When I mentioned the survey idea to a few friends, the first or second question always centered on privacy. Google says it does not access any personal information — answering a survey about tires won’t suddenly produce a bunch of spam email for Michelin in your email inbox.
The Missourian advertising team that proposed the survey model said it didn’t find anything out there countering Google’s claim. The company says the survey program, which was introduced in 2012, runs in more than 300 newspapers.
Why move away from the 24-hour meter?
It didn’t work.
After 18 months, memberships hit a plateau, and the revenue didn’t offset the deficits, namely reduced traffic to the website and costs affiliated with managing the system.
I also heard complaints from readers about the difficulty of sharing stories. You read something, got excited and wanted to share it with your friends on Facebook or email. But those friends couldn’t access the article because the 24-hour period had expired. The system ran up against the way news flows organically across networks of people and institutions.
Other problems: Journalism students said it was difficult to share their work with prospective employers, and some felt it was unfair to pay for the work that they produced.
The Missourian system will look similar to the Albuquerque Journal’s. So let’s take a look:
From its home page, I selected an article, “Holm’s negotiations with UFC going better.” The article page popped up with the headline, but the article was grayed out. Below the headline, I was asked to either answer the survey or log in as a subscriber.
On another article, I was asked: “Have you tried a new makeup product or brand in the last six months?” My answer, you may be surprised to learn, was no. There was no second question.
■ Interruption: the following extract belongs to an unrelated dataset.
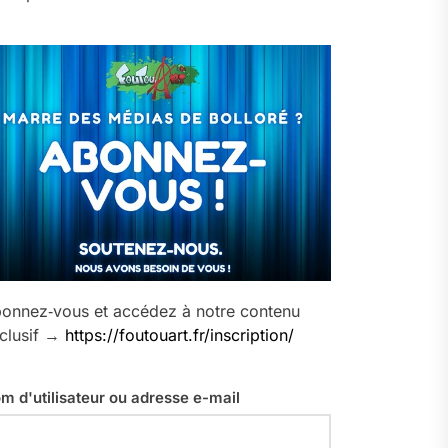
onnez‑vous et accédez à notre contenu
clusif →
https://foutouart.fr/inscription/
m d'utilisateur ou adresse e-mail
There are a lot of options newspapers can use with the surveys. Albuquerque uses long surveys, up to 10 questions, with the incentive of seven days survey-free after completion.
The Missourian will start simple, with short surveys. The surveys I’ve completed on the Albuquerque site for the most part took less than 15 seconds.
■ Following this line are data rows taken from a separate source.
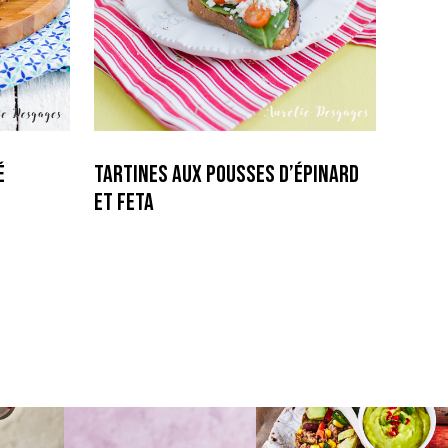
é
Tartines aux pousses d’épinard
et Feta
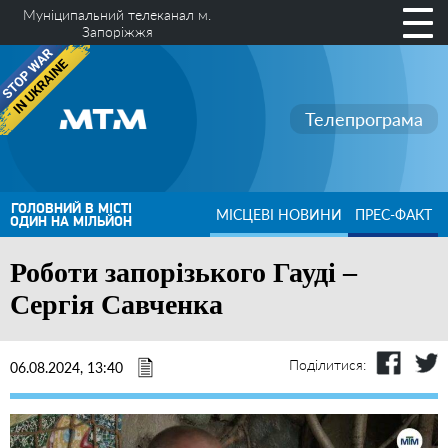
Муніципальний телеканал м.
Запоріжжя
Телепрограма
ГОЛОВНИЙ В МІСТІ
МІСЦЕВІ НОВИНИ
ПРЕС-ФАКТ
ОДИН НА МІЛЬЙОН
Роботи запорізького Гауді –
Сергія Савченка
Поділитися:
06.08.2024, 13:40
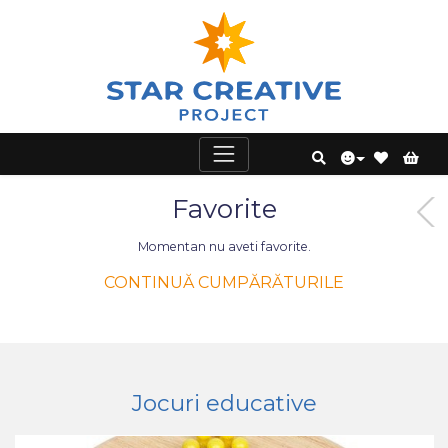
Favorite
Momentan nu aveti favorite.
CONTINUĂ CUMPĂRĂTURILE
Jocuri educative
It remains to be seen where the irritation threshold lies. Active Missourian readers may find the monthly membership fee a bargain compared to answering surveys for 10 or 20 stories daily.
And, as I wrote when the 24-hour model was launched, I believe membership is a statement that says you have a stake in the continuing success of the Columbia Missourian and its dual missions of serving mid-Missouri and training the next generation of journalists.
No one sees surveys as the panacea for newspaper business models. At least I haven’t found anyone brave or foolish enough to stake that ground. Most see it as a nice interim step — to the still undefined next great thing.
As always, your feedback is welcome. There is room to tweak some of the particulars. There is a commitment, though, of giving the new system a good shot at success.